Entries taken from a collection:

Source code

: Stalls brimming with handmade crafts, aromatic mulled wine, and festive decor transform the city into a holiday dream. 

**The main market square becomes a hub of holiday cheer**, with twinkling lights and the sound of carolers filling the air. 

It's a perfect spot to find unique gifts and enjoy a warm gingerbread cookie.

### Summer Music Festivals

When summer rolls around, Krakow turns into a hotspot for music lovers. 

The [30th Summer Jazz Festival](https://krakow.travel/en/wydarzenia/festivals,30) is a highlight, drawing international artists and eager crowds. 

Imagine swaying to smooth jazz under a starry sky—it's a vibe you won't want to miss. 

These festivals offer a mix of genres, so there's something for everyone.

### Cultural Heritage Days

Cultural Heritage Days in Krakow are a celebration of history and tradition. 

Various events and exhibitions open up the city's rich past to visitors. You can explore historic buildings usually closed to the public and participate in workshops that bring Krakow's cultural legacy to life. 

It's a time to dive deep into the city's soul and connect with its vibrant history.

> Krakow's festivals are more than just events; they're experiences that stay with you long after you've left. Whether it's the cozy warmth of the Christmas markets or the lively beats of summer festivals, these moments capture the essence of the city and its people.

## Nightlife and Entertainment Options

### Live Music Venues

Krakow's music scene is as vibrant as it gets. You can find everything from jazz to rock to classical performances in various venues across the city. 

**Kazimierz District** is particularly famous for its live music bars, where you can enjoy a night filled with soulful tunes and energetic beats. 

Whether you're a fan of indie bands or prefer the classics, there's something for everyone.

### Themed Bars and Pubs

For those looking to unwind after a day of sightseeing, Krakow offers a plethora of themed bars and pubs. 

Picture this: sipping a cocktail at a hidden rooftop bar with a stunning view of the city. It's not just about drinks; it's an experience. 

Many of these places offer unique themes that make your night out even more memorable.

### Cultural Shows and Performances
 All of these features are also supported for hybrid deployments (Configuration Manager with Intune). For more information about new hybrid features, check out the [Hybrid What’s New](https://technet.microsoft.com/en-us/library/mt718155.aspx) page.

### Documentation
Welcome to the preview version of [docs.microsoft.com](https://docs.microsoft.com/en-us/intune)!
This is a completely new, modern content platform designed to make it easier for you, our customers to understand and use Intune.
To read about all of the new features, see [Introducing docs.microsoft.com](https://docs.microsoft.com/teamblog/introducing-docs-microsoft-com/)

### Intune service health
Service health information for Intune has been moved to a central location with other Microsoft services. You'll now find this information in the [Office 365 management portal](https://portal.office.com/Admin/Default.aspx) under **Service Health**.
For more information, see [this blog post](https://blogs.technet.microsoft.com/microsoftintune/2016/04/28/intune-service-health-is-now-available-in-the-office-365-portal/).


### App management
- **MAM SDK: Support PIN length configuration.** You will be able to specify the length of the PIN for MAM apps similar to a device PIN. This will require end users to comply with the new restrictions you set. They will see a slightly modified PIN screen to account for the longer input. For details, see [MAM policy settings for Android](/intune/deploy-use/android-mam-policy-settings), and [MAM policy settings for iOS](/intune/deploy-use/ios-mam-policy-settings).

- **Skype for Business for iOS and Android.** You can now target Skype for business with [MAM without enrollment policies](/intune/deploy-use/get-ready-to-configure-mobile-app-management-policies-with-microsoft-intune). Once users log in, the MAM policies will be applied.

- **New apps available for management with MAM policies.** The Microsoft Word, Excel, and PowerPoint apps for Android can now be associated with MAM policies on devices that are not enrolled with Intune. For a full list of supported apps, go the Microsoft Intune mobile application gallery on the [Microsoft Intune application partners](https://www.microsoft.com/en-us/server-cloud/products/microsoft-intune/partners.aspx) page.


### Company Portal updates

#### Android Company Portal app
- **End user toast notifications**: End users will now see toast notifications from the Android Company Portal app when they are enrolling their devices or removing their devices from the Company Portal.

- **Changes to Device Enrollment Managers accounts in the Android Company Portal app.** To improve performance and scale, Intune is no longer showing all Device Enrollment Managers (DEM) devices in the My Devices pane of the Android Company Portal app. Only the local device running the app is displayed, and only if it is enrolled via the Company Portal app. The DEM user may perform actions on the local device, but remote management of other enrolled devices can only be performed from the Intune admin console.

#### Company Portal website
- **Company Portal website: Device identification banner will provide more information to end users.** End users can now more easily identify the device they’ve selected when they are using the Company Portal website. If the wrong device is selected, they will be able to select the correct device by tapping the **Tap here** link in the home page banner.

TO DO: Restate word for word the lines of the data above, starting at the line containing "### Cultural Shows and Performances" and ending at the line containing "### Intune service health", both included, and nothing more.

ANSWER BELOW:
### Cultural Shows and Performances
 All of these features are also supported for hybrid deployments (Configuration Manager with Intune). For more information about new hybrid features, check out the [Hybrid What’s New](https://technet.microsoft.com/en-us/library/mt718155.aspx) page.

### Documentation
Welcome to the preview version of [docs.microsoft.com](https://docs.microsoft.com/en-us/intune)!
This is a completely new, modern content platform designed to make it easier for you, our customers to understand and use Intune.
To read about all of the new features, see [Introducing docs.microsoft.com](https://docs.microsoft.com/teamblog/introducing-docs-microsoft-com/)

### Intune service health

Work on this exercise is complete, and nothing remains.